Пэйринг и персонажи
Описание
о том, как мальчики пытались новый год отпраздновать.
Примечания
хочется и вам и себе поднять новогоднее настроение!!!!
Посвящение
эдсу и остальным детишкам с тгк
вкус печёных баклажанов и глинтвейна
24 декабря 2022, 03:36
у вани в глазах какой-то экзистенциальный ахуй, не оправданный по мнению андрея, в конце концов, не у каждого же дома должна стоять ёлка 31 декабря? у андрея в глазах ахуевшая экзистенция, не оправданная по мнению вани, у каждого дома должна стоять ёлка 31 декабря.

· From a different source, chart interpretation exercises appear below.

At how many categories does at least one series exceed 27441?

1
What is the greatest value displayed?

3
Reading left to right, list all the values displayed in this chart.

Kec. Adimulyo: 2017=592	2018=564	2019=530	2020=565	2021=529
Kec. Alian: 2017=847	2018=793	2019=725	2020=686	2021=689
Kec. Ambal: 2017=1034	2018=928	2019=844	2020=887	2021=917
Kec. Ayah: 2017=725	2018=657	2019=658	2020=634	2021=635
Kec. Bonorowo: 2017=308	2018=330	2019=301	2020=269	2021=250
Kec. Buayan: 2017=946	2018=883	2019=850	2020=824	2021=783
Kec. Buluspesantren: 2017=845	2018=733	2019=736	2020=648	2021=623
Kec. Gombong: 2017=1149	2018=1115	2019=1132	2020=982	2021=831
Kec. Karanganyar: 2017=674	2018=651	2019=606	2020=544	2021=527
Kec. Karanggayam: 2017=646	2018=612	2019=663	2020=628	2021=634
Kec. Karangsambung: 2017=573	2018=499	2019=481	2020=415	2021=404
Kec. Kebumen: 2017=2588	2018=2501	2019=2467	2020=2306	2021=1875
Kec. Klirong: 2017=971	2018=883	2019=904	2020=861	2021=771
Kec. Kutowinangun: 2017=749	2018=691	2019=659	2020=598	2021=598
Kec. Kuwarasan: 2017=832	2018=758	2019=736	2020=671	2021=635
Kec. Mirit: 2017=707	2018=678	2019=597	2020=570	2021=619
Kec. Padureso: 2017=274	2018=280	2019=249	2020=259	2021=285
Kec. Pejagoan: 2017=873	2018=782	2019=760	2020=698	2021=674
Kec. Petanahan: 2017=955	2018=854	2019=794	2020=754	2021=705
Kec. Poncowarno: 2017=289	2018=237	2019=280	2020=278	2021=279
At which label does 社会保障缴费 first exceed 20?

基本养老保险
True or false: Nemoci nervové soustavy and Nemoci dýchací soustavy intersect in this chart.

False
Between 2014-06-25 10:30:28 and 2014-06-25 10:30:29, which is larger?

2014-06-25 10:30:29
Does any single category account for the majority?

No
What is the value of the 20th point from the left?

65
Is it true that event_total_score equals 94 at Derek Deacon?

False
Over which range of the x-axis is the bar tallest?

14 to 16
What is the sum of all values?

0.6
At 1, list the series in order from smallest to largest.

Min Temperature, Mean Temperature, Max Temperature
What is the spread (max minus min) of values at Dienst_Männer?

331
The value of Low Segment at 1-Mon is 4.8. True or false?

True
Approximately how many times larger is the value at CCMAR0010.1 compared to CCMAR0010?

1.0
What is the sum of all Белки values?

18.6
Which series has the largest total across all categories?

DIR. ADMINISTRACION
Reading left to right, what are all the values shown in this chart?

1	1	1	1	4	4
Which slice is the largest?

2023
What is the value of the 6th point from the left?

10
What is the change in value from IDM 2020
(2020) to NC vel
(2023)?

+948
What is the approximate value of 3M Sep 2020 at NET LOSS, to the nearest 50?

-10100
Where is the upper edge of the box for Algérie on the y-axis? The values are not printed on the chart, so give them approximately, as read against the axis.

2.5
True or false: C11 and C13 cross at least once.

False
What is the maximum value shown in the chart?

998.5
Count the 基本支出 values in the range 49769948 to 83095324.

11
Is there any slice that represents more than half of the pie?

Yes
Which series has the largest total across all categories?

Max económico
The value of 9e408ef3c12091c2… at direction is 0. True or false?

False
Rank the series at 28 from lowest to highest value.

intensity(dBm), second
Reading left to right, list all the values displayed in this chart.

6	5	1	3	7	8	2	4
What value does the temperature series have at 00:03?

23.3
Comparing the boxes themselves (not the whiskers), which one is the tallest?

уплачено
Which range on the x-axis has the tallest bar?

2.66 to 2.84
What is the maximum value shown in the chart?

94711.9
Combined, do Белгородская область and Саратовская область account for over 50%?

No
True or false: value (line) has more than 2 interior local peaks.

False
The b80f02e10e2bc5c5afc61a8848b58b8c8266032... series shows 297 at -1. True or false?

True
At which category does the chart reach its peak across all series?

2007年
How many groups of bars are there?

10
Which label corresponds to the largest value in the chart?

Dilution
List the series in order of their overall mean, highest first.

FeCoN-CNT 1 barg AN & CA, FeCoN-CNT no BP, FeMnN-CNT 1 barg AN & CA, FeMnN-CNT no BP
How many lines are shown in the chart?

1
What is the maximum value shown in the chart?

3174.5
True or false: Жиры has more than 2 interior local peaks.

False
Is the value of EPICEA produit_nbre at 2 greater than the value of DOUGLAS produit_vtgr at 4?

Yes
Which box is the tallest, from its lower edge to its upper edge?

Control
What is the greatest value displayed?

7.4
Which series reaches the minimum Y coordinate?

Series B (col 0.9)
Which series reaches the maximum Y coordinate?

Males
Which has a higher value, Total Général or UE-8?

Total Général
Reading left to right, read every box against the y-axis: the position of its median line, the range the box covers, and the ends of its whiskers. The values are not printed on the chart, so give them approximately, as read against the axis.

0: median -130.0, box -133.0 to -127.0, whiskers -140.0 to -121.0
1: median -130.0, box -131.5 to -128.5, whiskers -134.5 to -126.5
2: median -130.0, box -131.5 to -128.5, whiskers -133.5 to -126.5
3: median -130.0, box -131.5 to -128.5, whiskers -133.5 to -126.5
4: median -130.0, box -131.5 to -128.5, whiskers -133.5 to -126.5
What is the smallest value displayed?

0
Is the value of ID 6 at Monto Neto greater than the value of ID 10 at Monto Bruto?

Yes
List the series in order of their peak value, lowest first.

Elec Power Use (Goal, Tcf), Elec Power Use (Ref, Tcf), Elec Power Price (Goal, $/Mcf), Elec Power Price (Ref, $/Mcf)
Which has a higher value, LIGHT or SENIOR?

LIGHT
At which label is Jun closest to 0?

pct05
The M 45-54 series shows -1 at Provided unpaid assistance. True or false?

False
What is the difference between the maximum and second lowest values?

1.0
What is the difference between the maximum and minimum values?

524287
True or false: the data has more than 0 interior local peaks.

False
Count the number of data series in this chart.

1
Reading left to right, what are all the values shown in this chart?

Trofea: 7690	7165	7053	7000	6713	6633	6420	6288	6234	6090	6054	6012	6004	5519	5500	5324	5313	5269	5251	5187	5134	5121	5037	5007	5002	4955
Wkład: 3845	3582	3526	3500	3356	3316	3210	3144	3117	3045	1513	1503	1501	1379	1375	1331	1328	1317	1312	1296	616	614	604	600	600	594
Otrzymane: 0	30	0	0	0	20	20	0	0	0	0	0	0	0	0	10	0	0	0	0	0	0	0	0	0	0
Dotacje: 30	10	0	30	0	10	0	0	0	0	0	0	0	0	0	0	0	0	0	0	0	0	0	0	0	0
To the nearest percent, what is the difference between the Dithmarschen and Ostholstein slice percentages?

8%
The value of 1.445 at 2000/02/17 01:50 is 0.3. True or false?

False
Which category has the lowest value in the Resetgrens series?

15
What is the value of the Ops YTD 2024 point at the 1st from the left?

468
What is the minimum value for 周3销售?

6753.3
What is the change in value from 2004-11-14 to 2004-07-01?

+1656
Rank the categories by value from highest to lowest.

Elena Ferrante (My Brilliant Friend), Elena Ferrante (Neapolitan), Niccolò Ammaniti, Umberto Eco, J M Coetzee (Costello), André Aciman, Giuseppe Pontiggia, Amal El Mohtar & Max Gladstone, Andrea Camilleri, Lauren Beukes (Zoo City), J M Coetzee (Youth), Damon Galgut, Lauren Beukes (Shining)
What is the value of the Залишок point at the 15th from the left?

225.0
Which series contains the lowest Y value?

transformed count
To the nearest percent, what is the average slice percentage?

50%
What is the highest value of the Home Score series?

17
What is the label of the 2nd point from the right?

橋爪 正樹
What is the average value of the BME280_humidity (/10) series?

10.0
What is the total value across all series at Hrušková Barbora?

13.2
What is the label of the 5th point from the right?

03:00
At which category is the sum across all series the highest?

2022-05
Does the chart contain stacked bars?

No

— ты думаешь меня ебет это уебанское украшенное дерево? — абдрашитов хмыкает, растаптывая новогоднее настроение белобрысого одним своим, пропахшим сигаретами, видом. стоит в своём красно-белом фартуке и лыбится с вычурным эгоизмом, укалывая что-то глубоко внутри. марголдин только тяжело пыхтит в ответ и отталкивает хозяина квартиры, проходя в комнату.
— и ты приказываешь нам в этом холостяцком приемнике сидеть? — он разводит истерику как типичная жёнушка, муж которой не подарил ей долгожданную шубку из норки на новый год, даже выглядит похоже: хмурит брови и скрещивает руки на груди. андрей лениво отмахивается от обвинений, будто у него где-то в кармане припрятана запасная любовница.
— ты нахуя вообще раньше положенного пришёл? я ещё не все приготовил. — вопрос резонный, они хотели собраться в 11, а старые часы (врущие, видимо) показывают только 9.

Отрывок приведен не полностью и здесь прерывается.